─── AVAILABLE RECORDS
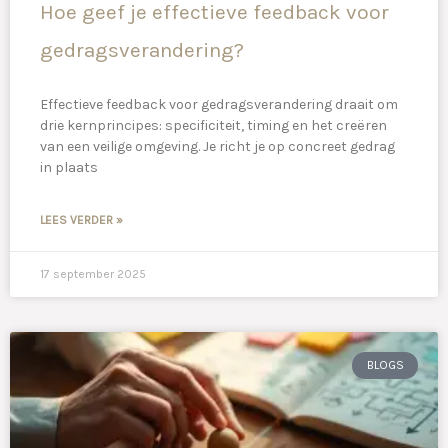
Hoe geef je effectieve feedback voor
gedragsverandering?
Effectieve feedback voor gedragsverandering draait om
drie kernprincipes: specificiteit, timing en het creëren
van een veilige omgeving. Je richt je op concreet gedrag
in plaats
LEES VERDER »
17 september 2025
BLOGS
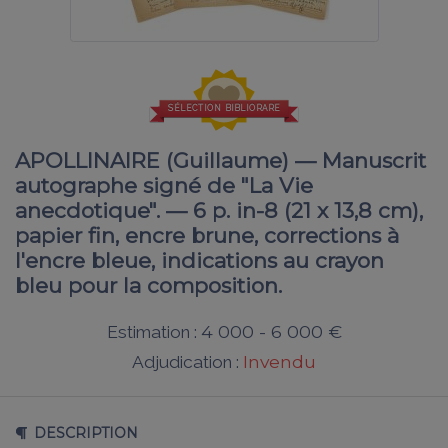
SÉLECTION BIBLIORARE
APOLLINAIRE (Guillaume) — Manuscrit
autographe signé de "La Vie
anecdotique". — 6 p. in-8 (21 x 13,8 cm),
papier fin, encre brune, corrections à
l'encre bleue, indications au crayon
bleu pour la composition.
4 000 - 6 000 €
Estimation :
Invendu
Adjudication :
DESCRIPTION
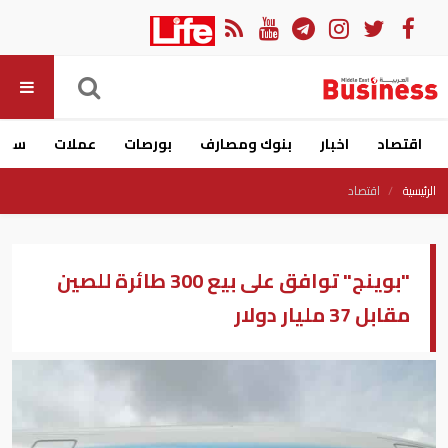
اقتصاد
اخبار
بنوك ومصارف
بورصات
عملات
سيار
الرئيسية
اقتصاد
"بوينج" توافق على بيع 300 طائرة للصين
مقابل 37 مليار دولار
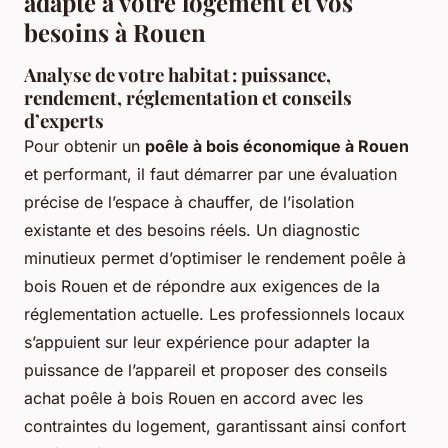
adapté à votre logement et vos
besoins à Rouen
Analyse de votre habitat : puissance,
rendement, réglementation et conseils
d’experts
Pour obtenir un
poêle à bois économique à Rouen
et performant, il faut démarrer par une évaluation
précise de l’espace à chauffer, de l’isolation
existante et des besoins réels. Un diagnostic
minutieux permet d’optimiser le rendement poêle à
bois Rouen et de répondre aux exigences de la
réglementation actuelle. Les professionnels locaux
s’appuient sur leur expérience pour adapter la
puissance de l’appareil et proposer des conseils
achat poêle à bois Rouen en accord avec les
contraintes du logement, garantissant ainsi confort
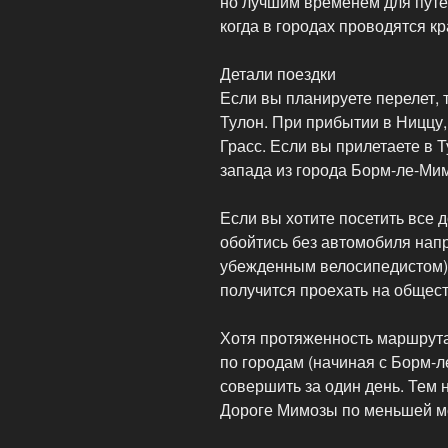
но лучшим временем для путе
когда в городах проводятся к
Детали поездки
Если вы планируете перелет,
Тулон. При прибытии в Ниццу, 
Грасс. Если вы прилетаете в Т
запада из города Борм-ле-Ми
Если вы хотите посетить все 
обойтись без автомобиля напр
убежденным велосипедистом).
получится проехать на общес
Хотя протяженность маршрута 
по городам (начиная с Борм-л
совершить за один день. Тем 
Дороге Мимозы по меньшей ме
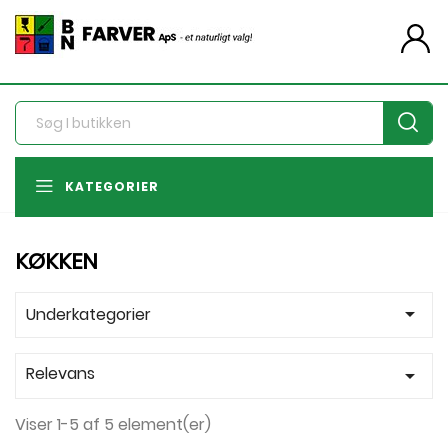
person
KATEGORIER
KØKKEN
arrow_drop_down
Underkategorier
Relevans

Viser 1-5 af 5 element(er)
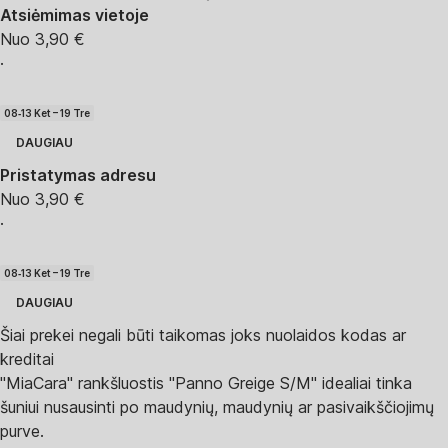
Atsiėmimas vietoje
Nuo 3,90 €
·
08‑13 Ket – 19 Tre
DAUGIAU
Pristatymas adresu
Nuo 3,90 €
·
08‑13 Ket – 19 Tre
DAUGIAU
Šiai prekei negali būti taikomas joks nuolaidos kodas ar
kreditai
"MiaCara" rankšluostis "Panno Greige S/M" idealiai tinka
šuniui nusausinti po maudynių, maudynių ar pasivaikščiojimų
purve.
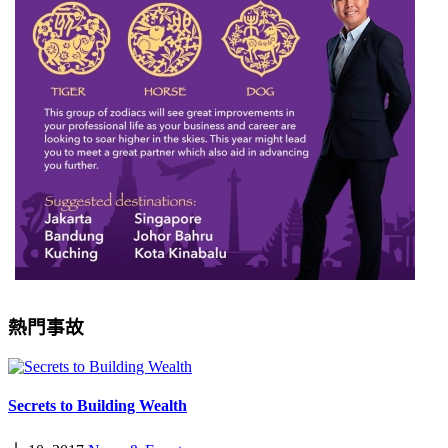
熱門事故
Secrets to Building Wealth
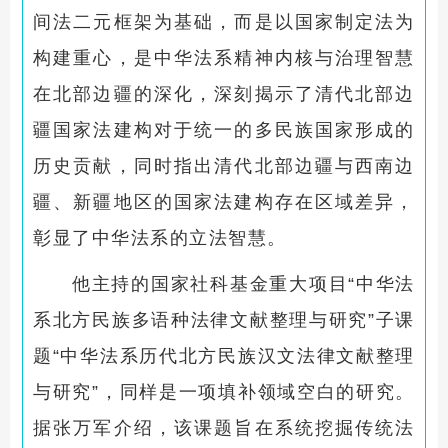
间法二元框架为基础，而是以国家制定法为
构建重心，是中华法系精神内核与治理智慧
在北部边疆的深化，深刻揭示了清代北部边
疆国家法建构对于统一的多民族国家形成的
历史贡献，同时指出清代北部边疆与西南边
疆、新疆地区的国家法建构存在区域差异，
彰显了中华法系的立法智慧。
他主持的国家社科基金重大项目“中华法
系北方民族多语种法律文献整理与研究”子课
题“中华法系历代北方民族汉文法律文献整理
与研究”，同样是一项填补领域空白的研究。
据张万军介绍，该课题旨在系统挖掘传统法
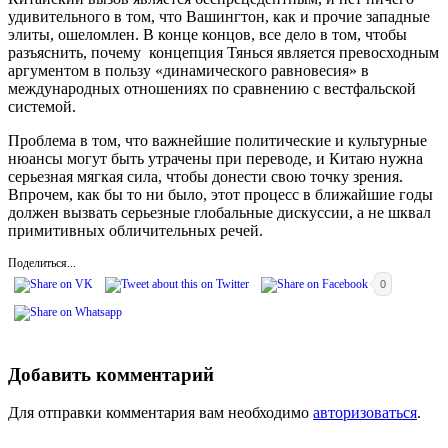
удивительного в том, что Вашингтон, как и прочие западные
элиты, ошеломлен. В конце концов, все дело в том, чтобы
разъяснить, почему концепция Тянься является превосходным
аргументом в пользу «динамического равновесия» в
международных отношениях по сравнению с вестфальской
системой.
Проблема в том, что важнейшие политические и культурные
нюансы могут быть утрачены при переводе, и Китаю нужна
серьезная мягкая сила, чтобы донести свою точку зрения.
Впрочем, как бы то ни было, этот процесс в ближайшие годы
должен вызвать серьезные глобальные дискуссии, а не шквал
примитивных обличительных речей.
Поделиться...
0
Добавить комментарий
Для отправки комментария вам необходимо
авторизоваться
.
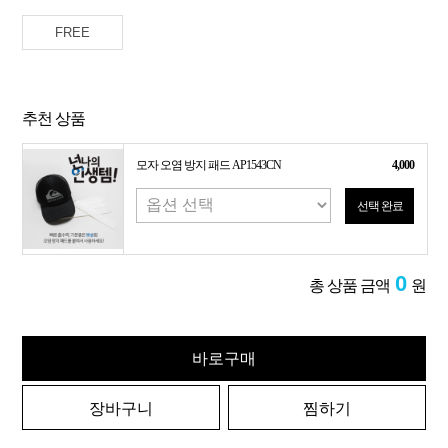
FREE
추천 상품
모자 오염 방지 패드 AP1543CN
4,000
선택 완료
0
총 상품 금액
원
바로구매
장바구니
찜하기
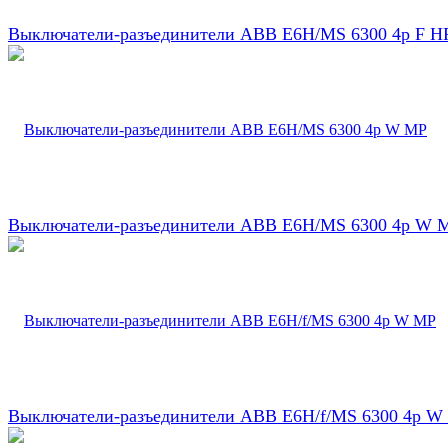
Выключатели-разъединители ABB E6H/MS 6300 4p F H
Выключатели-разъединители ABB E6H/MS 6300 4p W 
Выключатели-разъединители ABB E6H/f/MS 6300 4p W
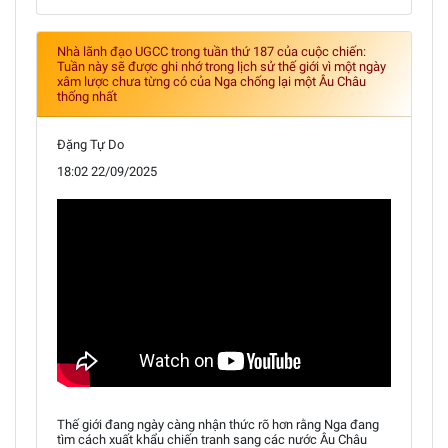
Nhà lãnh đạo UGCC trong tuần thứ 187 của cuộc chiến:
Tuần này sẽ được ghi nhớ trong lịch sử thế giới vì một ngày
xâm lược chưa từng có của Nga chống lại một Âu Châu
thống nhất
Đặng Tự Do
18:02 22/09/2025
Thế giới đang ngày càng nhận thức rõ hơn rằng Nga đang
tìm cách xuất khẩu chiến tranh sang các nước Âu Châu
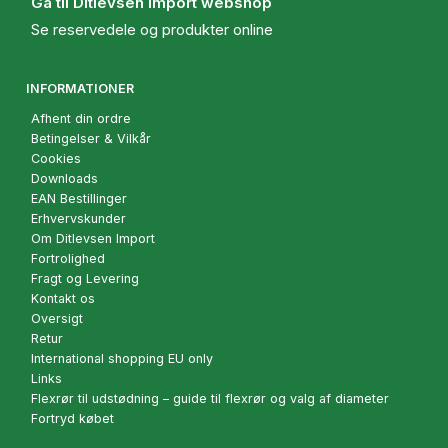
Gå til Ditlevsen Import webshop
Se reservedele og produkter online
INFORMATIONER
Afhent din ordre
Betingelser & Vilkår
Cookies
Downloads
EAN Bestillinger
Erhvervskunder
Om Ditlevsen Import
Fortrolighed
Fragt og Levering
Kontakt os
Oversigt
Retur
International shopping EU only
Links
Flexrør til udstødning – guide til flexrør og valg af diameter
Fortryd købet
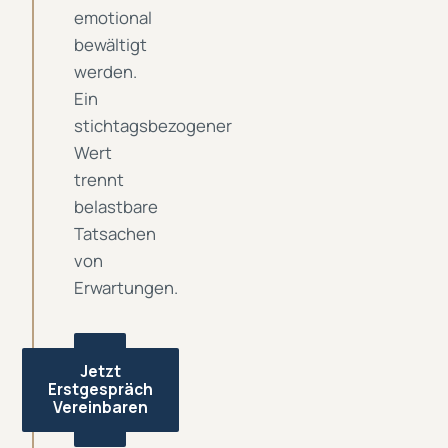
emotional
bewältigt
werden.
Ein
stichtagsbezogener
Wert
trennt
belastbare
Tatsachen
von
Erwartungen.
Jetzt
Erstgespräch
Vereinbaren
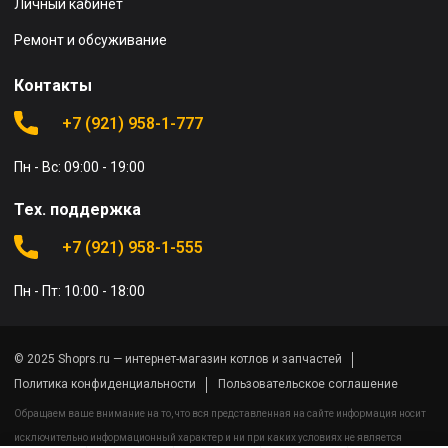
Личный кабинет
Ремонт и обсуживание
Контакты
+7 (921) 958-1-777
Пн - Вс: 09:00 - 19:00
Тех. поддержка
+7 (921) 958-1-555
Пн - Пт: 10:00 - 18:00
© 2025 Shoprs.ru — интернет-магазин котлов и запчастей
Политика конфиденциальности
Пользовательское соглашение
Обращаем ваше внимание на то, что вся представленная на сайте информация носит
исключительно информационный характер и ни при каких условиях не является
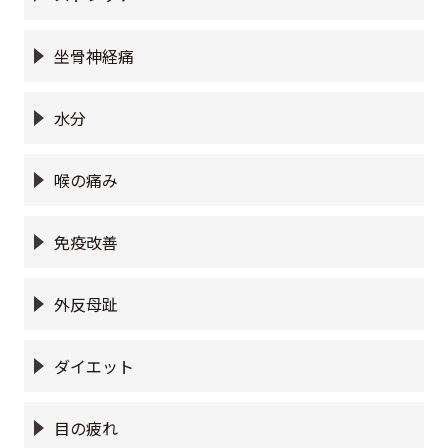
坐骨神経痛
水分
喉の痛み
免疫改善
外反母趾
ダイエット
目の疲れ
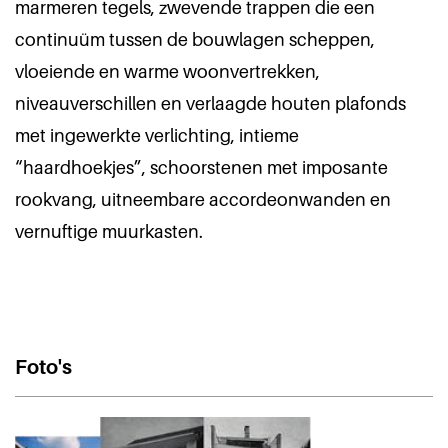
marmeren tegels, zwevende trappen die een
continuüm tussen de bouwlagen scheppen,
vloeiende en warme woonvertrekken,
niveauverschillen en verlaagde houten plafonds
met ingewerkte verlichting, intieme
“haardhoekjes”, schoorstenen met imposante
rookvang, uitneembare accordeonwanden en
vernuftige muurkasten.
Foto's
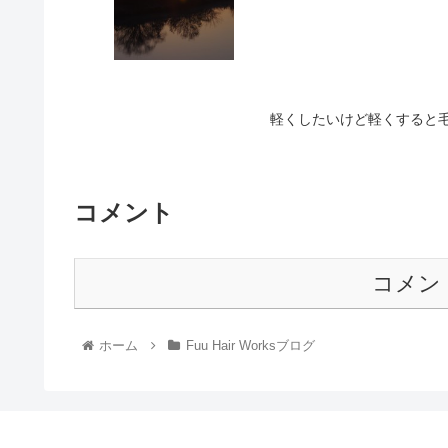
軽くしたいけど軽くすると
コメント
コメン
ホーム
Fuu Hair Worksブログ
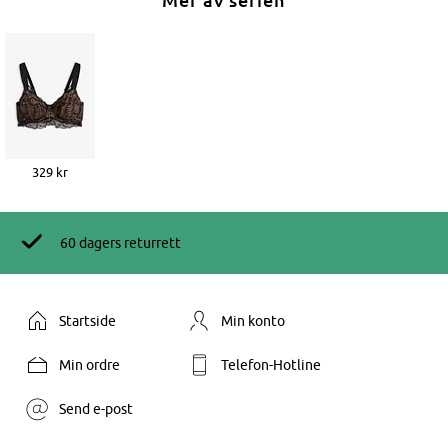
329 kr
60 dagers returrett
Startside
Min konto
Min ordre
Telefon-Hotline
Send e-post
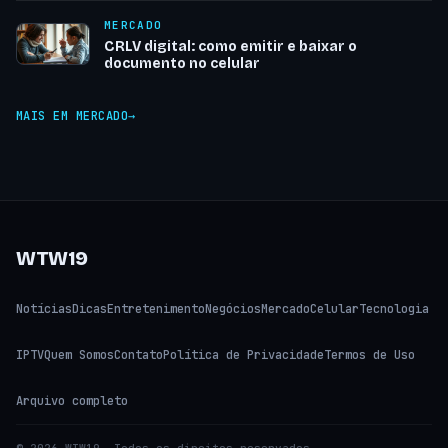
MERCADO
CRLV digital: como emitir e baixar o
documento no celular
MAIS EM MERCADO
WTW19
Notícias
Dicas
Entretenimento
Negócios
Mercado
Celular
Tecnologia
IPTV
Quem Somos
Contato
Política de Privacidade
Termos de Uso
Arquivo completo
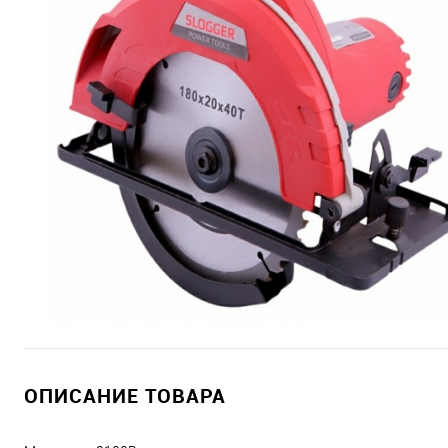
ОПИСАНИЕ ТОВАРА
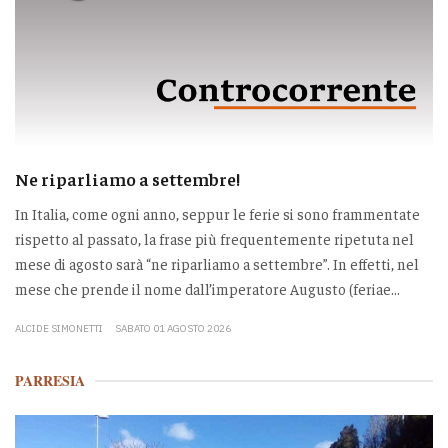
Ne riparliamo a settembre!
In Italia, come ogni anno, seppur le ferie si sono frammentate
rispetto al passato, la frase più frequentemente ripetuta nel
mese di agosto sarà “ne riparliamo a settembre”. In effetti, nel
mese che prende il nome dall’imperatore Augusto (feriae...
ALCIDE SIMONETTI
SABATO 01 AGOSTO 2026
PARRESIA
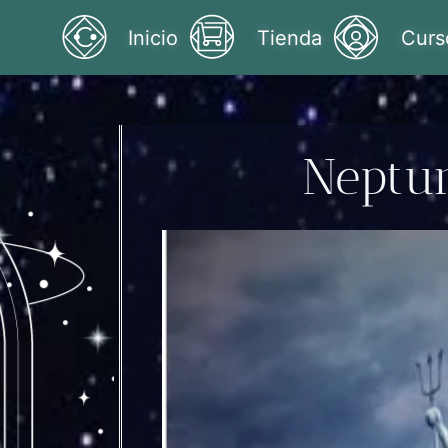
Inicio
Tienda
Curs
Neptun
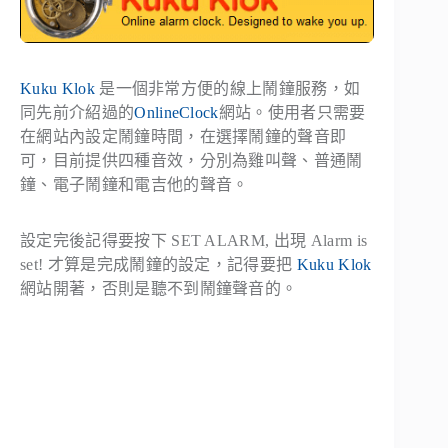
Kuku Klok
是一個非常方便的線上鬧鐘服務，如
同先前介紹過的
OnlineClock
網站。使用者只需要
在網站內設定鬧鐘時間，在選擇鬧鐘的聲音即
可，目前提供四種音效，分別為雞叫聲、普通鬧
鐘、電子鬧鐘和電吉他的聲音。
設定完後記得要按下
SET ALARM
, 出現
Alarm is
set!
才算是完成鬧鐘的設定，記得要把
Kuku Klok
網站開著，否則是聽不到鬧鐘聲音的。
──────
• [WHAT THE EXERCISE ASKS] Using the entries above, give the number of lines that include "giới", with no added words.

• [OUTPUT BELOW] 2